Gracz WoW-a wyrzucił członka drużyny przed finałowym bossem: „Przepraszam, mój przyjaciel potrzebuje łupu”
Historia jednego z graczy World of Warcraft, który padł ofiarą tzw. griefingu, wstrząsnęła społecznością produkcji, która zaczyna domagać się od Blizzarda zmian w systemie rajdów.
Gry MMO opierają się głównie na aspekcie społecznym, który to potęguje pozytywne doznania i w większości tytułów stanowi trzon późnych etapów rozgrywki.
Niestety o tym, że obcowanie z innymi graczami może przynieść nie tylko radość i mile spędzony czas, ale również rozczarowanie i smutek, przekonał się boleśnie użytkownik Reddita o ksywce Kinderpin, który podzielił się swoją historią z gry World of Warcraft.
Ów użytkownik wraz z innymi graczami WoW-a brał udział w tzw. raidzie – nie byłoby w tym nic szczególnego, gdyby nie fakt, że nasz bohater został wyrzucony z czasochłonnej wyprawy tuż przed samym jej końcem z powodu… aroganckiego zachowania lidera raidu.

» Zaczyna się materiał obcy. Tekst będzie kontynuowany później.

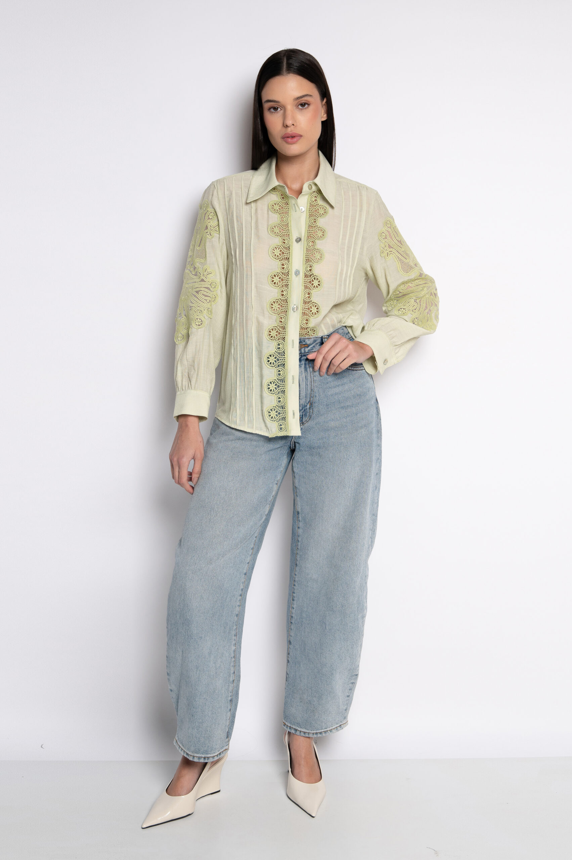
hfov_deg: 31.8
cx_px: 286
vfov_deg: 46.4
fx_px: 1002
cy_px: 430
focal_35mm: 42
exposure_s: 1/125
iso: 320
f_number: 5
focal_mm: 42
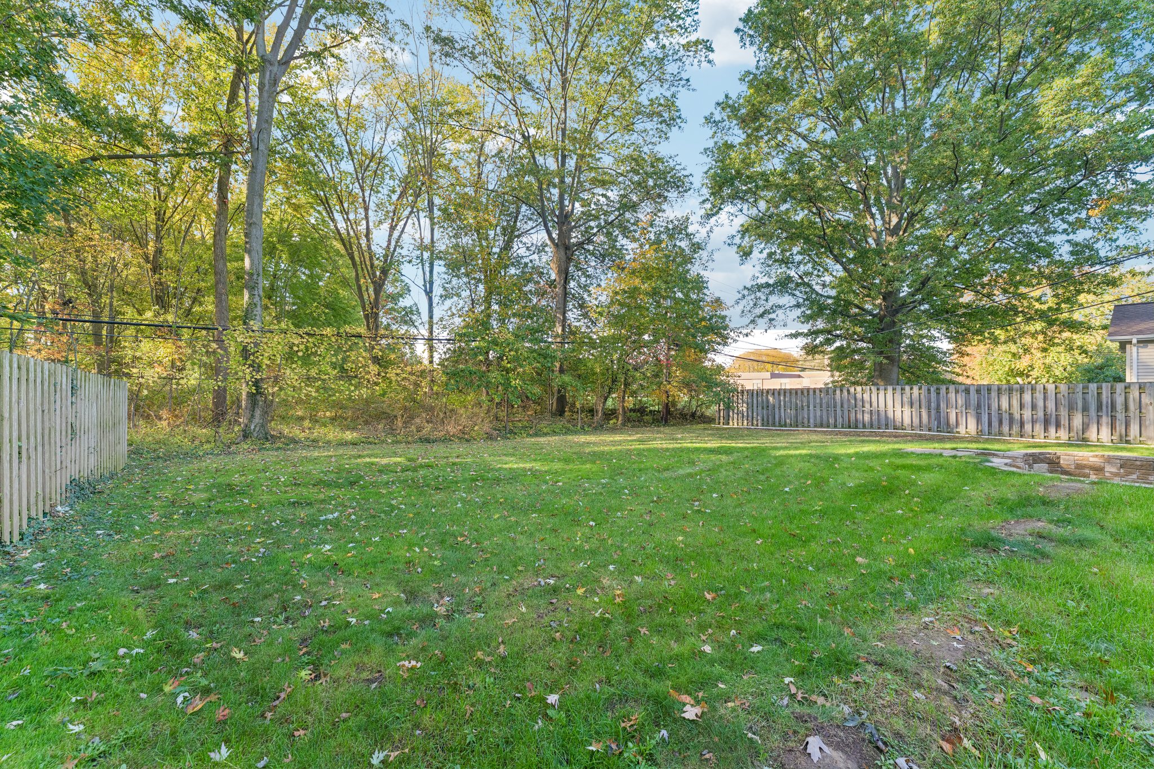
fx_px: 449
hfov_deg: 104.3
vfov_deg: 81.2
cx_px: 577
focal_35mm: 14
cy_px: 384
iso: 400
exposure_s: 1/100
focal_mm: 14
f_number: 7.1
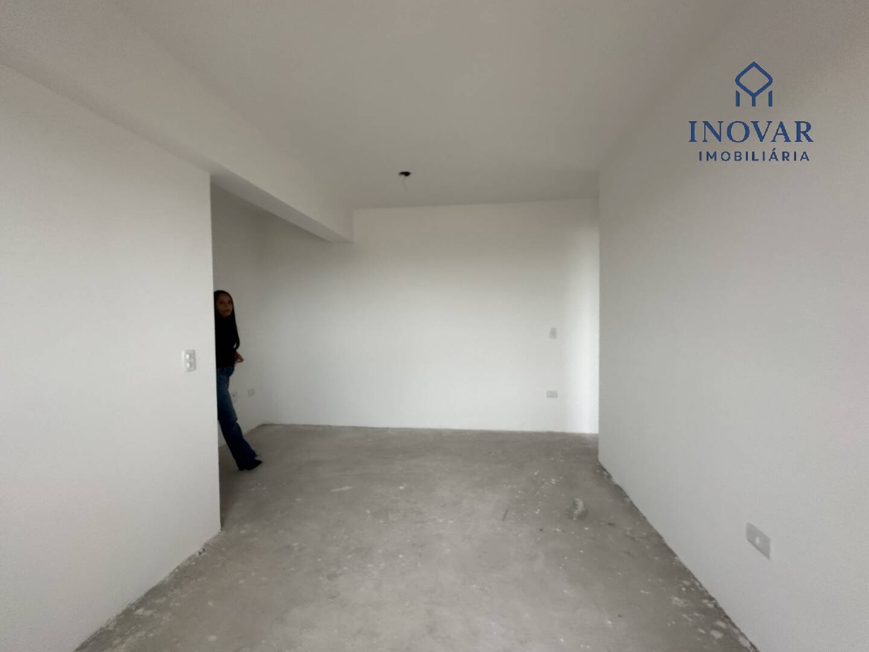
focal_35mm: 14
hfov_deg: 102.1
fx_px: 351
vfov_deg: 85.7
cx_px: 434
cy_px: 326
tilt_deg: -2.5
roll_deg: -0.4
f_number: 2.2
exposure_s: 1/99
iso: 125
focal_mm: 2.22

Ten miał w planach bowiem podzielenie się łupem jedynie ze swoim kolegą. Innych graczy zaś wykorzystał jedynie do sprawniejszego osiągnięcia zamierzonego celu.
Przepraszam, mój przyjaciel potrzebuje łupu.
Co jednak najdziwniejsze w całej tej sytuacji, naszemu pokrzywdzonemu bohaterowi wcale nie zależało na skarbach strzeżonych przez bossa, a jedynie na przedmiocie przyznawanym każdemu uczestnikowi rajdu, który go tylko ukończy.
Historia ta mocno poruszyła społeczność WoW-a. Internauci w zdecydowanej większości domagali się kary dla cynicznego lidera grupy za tzw. griefing, czyli celowe odbieranie przyjemności innym graczom.
Zgłoście go do Blizzarda. To jest toksyczność i rodzaj g***a, przez które ludzie opuszczają grę.
Choć nie jest znany finał tej sprawy, ma ona drugie dno. Część graczy World of Warcraft zwróciła uwagę na wadliwy system rajdów, który w obecnej formule zależy od „widzimisię” liderów wypraw i zdaniem wielu wymaga gruntownej przebudowy.